Question

Write a polynomial function f of least degree that has a leading coefficient of 1 and the given zeros. \(-6,0,3-\sqrt{5}\)

Short answer

The polynomial function of least degree with a leading coefficient of 1 and given the roots -6, 0, and \(3-\sqrt{5}\) is \(f(x) = x^4+24x\).

Step-by-step solution

Understanding the Root Pair

We first note that there is an irrational root \(3 - \sqrt{5}\) . For a polynomial with real-coefficients, the conjugate of this root, \(3 + \sqrt{5}\) must also be a root.

Construct Polynomial from Roots

We next construct the polynomial from the roots. This is done by setting each factor of the polynomial equal to 0 and solving for x, giving us: \(f(x) = (x+6)(x)(x-3+\sqrt{5})(x-3-\sqrt{5})\).

Simplify Polynomial

The next step is to simplify the polynomial by multiplying the terms out. For this we will first multiplies the last two factors to remove the square root term: \(f(x) = (x+6)(x)((x-3)^2 - \sqrt{5}^2)\).
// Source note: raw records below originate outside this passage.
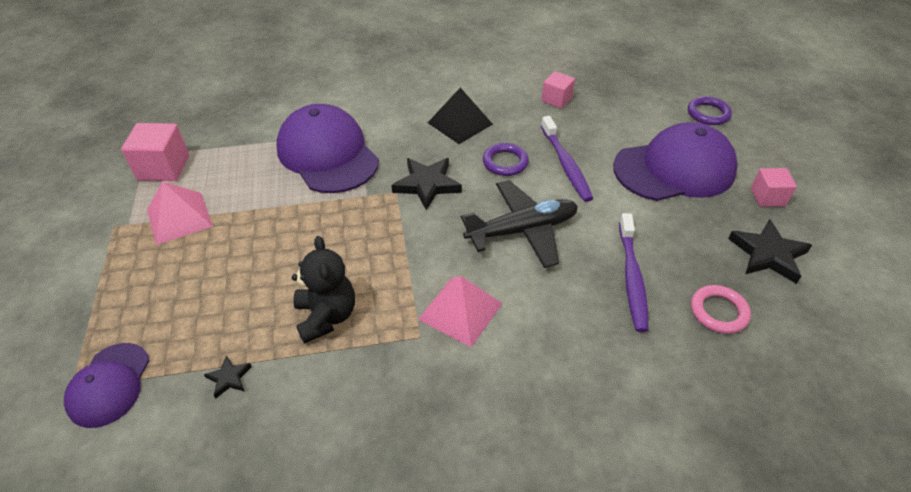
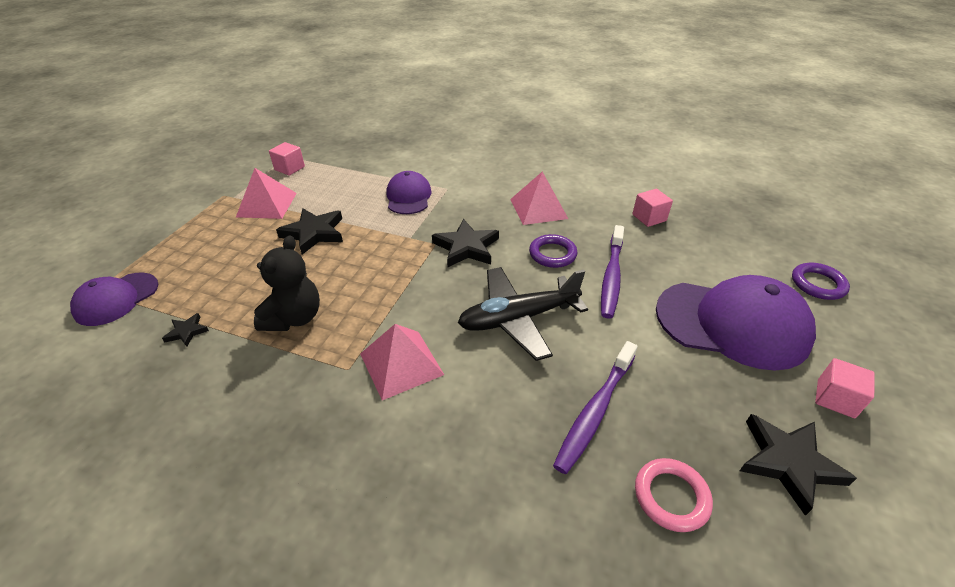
camera: 30 degrees right, 5 degrees down
(164, 168) = (289, 168): pink cube -> pink cube, size x0.64
(264, 228) = (314, 233): none -> black star
(327, 154) = (408, 197): purple cap -> purple cap, size x0.56
(460, 123) = (538, 208): black pyramid -> pink pyramid
(522, 231) = (518, 318): black plane -> black plane turned 150 degrees clockwise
Which simplifies to: \(f(x) = (x+6)x(x^2 - 6x + 9 - 5)\) and finally: \(f(x) = (x+6)x(x^2 - 6x + 4)\).

Expanding Polynomial

Finally, we expand the polynomial by multiplying all the terms out: \(f(x) = x(x+6)(x^2-6x+4) = x(x^3-6x^2+4x+6x^2-36x+24) = x(x^3+24) = x^4+24x\).

Key concepts

Root Pairs

When dealing with polynomial functions, especially if they have real coefficients, it's essential to understand the concept of root pairs. If the polynomial has an irrational root (a root that involves a square root or any non-quadratic number), then its conjugate must also exist as a root. In simple terms, if you have a root in the form of \(a + \,\sqrt{b}\), you will also have \(a - \,\sqrt{b}\) as a root. This happens because real polynomial functions can't have roots that produce complex parts without their pairs balancing the equation when expanded.

• For the given root \(3 - \sqrt{5}\), its pair will automatically be \(3 + \sqrt{5}\).
• This guarantees that no complex or imaginary part remains in the final polynomial expression.

This ensures the polynomial remains real when expanded.

Leading Coefficient

The leading coefficient is the coefficient of the term with the highest degree in a polynomial function. In the polynomial created from given roots, it defines the overall orientation and scale of the graph. If you are asked to ensure that the leading coefficient is 1, it means the equation should not have any scalar multiplier affecting the highest degree term. This is often a requirement for simplicity and standardization. For the equation created using the roots given in the problem, we start with \(f(x) = (x+6)(x)(x-3+\sqrt{5})(x-3-\sqrt{5})\).

• Since each factor is multiplied together, and none of them has a leading coefficient other than 1, the overall leading coefficient of the polynomial naturally is 1.
• This means, in the expanded polynomial \(x^4+24x\), the term \(x^4\) correctly has a leading coefficient of 1.

This provides a standard form most polynomial applications require.

Real-Coefficients

Real coefficients are numbers that are not imaginary, meaning they have no imaginary component (involving \(i\), the square root of -1). For polynomials with real coefficients, if one root is irrational or complex, its conjugate must also be a root. This requirement ensures that when multiplied and expanded, any imaginary components cancel out, leaving an expression comprised entirely of real numbers.

• In this exercise, all coefficients are real, representing the fact that irrational roots and their conjugates will simplify to real coefficients when expanded.
• The simplified polynomial \(x^4+24x\) contains only real numbers.

This aligns with the expectation that polynomial functions used in most forms should be expressed in terms of real numbers.

Irrational Roots

Irrational roots are roots that cannot be expressed as simple fractions because they include irrational numbers. In our context, they involve square roots of non-perfect squares, resulting in non-repeating, non-terminating decimals. Given the root \(3 - \sqrt{5}\), this is an example of an irrational root as \(\sqrt{5}\) cannot be simplified to a rational number. Working with polynomials having real coefficients, if one irrational root is present, its conjugate, \(3 + \sqrt{5}\), also needs to be included.

• This ensures that when the polynomial is expanded, the irrational parts cancel each other.
• When roots \((x - 3 + \sqrt{5})(x - 3 - \sqrt{5})\) are expanded, they simplify to a form containing only real numbers.

Understanding how to manage irrational roots is essential for forming correct polynomial functions that meet given criteria without leaving irrational numbers in the coefficients.